Concerning the balance responsibility for these RES units (“larger new RES units”),

a Transitory Mechanism for the Optimal Forecasting Accuracy (hereinafter

“TMOFA”) shall be activated. According to TMOFA, the respective RES operators

shall be penalized (at the monthly Imbalance Settlement process) in case of high

deviations of the forecasted injections (offered energy quantity at the Day-Ahead

Market) and the actual injections. The accuracy of the forecasted injections also

affects (increases) the “management fee” to be given to these RES operators during

the validity period of the TMOFA.

The TMOFA shall be active until the implementation of a liquid Intra-Day Market in

Greece, under the provisions of the Target Model. Then, the TMOFA shall be

Page 253 December 2017

terminated (along with the “management fee” given to the RES operators) and the

RES operators shall have full balance responsibilities (same as the balancing rules

for the conventional units) for the RES units they represent, according to the

provisions of the Imbalance Settlement process.

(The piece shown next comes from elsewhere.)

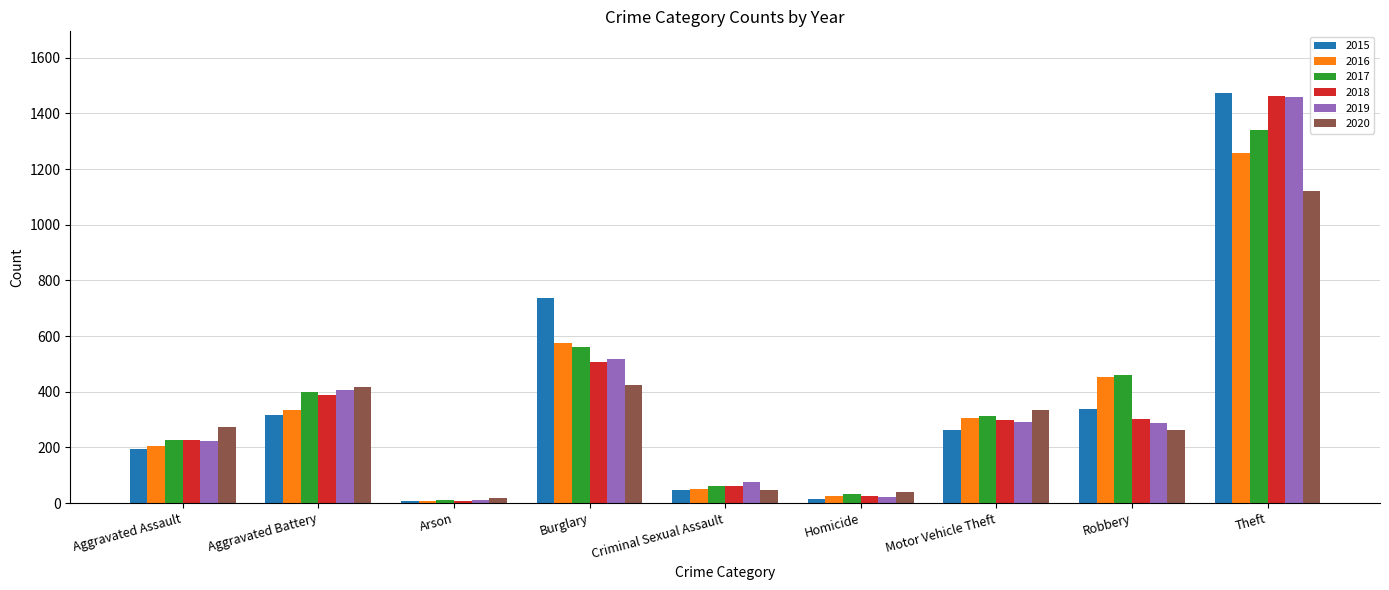

Where is 2016 nearest to the value 633?

Burglary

5th category: New RES units, which have been granted aid through an auction,

having signed a Sliding FiP Contract for Differences (CfD) with LAGIE, and with an

installed capacity above 3 MWp for wind plants and above 500 kWp for all other

RES categories (included in the group called “larger new RES units”).

These RES units, having signed a Sliding FiP Contract for Differences (CfD) with

LAGIE, shall be remunerated:

a) with the wholesale market prices, depending on the market they sell their

production, and

b) with an additional fee derived by the sliding FiP mechanism, while considering

their offered price in the auctioning process (according to Article 7 par. 4 of Law

4414/2016).

The Participants responsible for these RES units (RES operators) are either the

RES Producers, or the RES Aggregators (contracted appropriately with the RES

Producers), or the Last Resort Aggregator (according to the Law 4414/2016).

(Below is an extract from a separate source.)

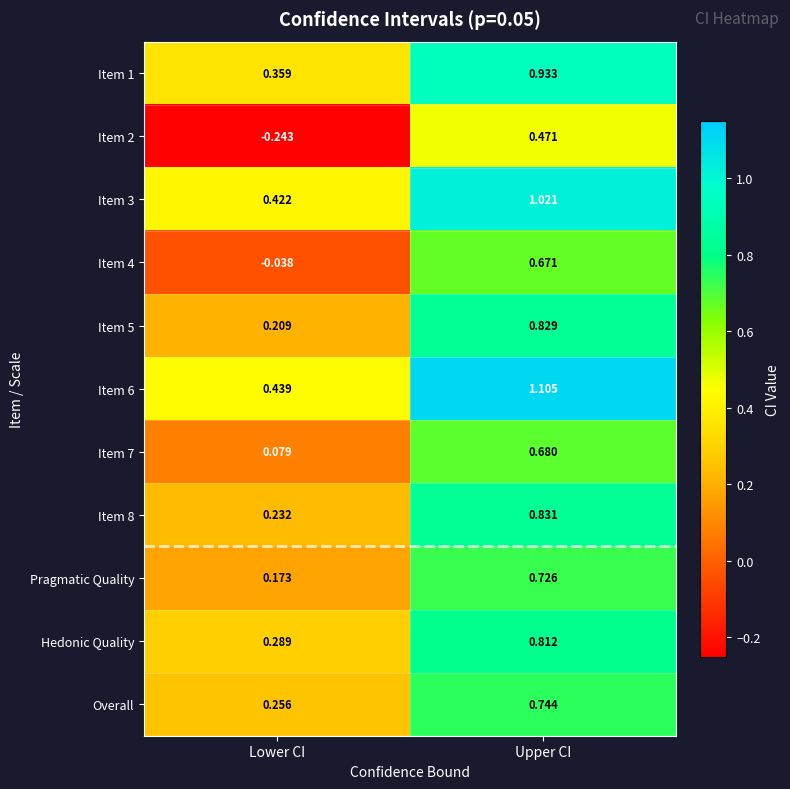

How many series are shown in this chart?

11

Concerning their balance responsibility, the same rules with the 4th category of RES

units applies. However, no “management fee” is provided to such RES operators.

It should be noted that the above categories refer exclusively to RES units connected at

the Greek interconnected power system. The respective status and categories for non-

interconnected islands are different, since special rules are valid for such RES units under

the Greek Law 4414/2016.

In this context, a 6th category can also be included in the above analysis,

concerning new RES units that shall be connected at a non-interconnected island,

which shall be afterwards connected with the Greek interconnected power system.

Upon such interconnection, the same remuneration scheme and market rules (as they

are valid in the interconnected system) shall apply for these RES units.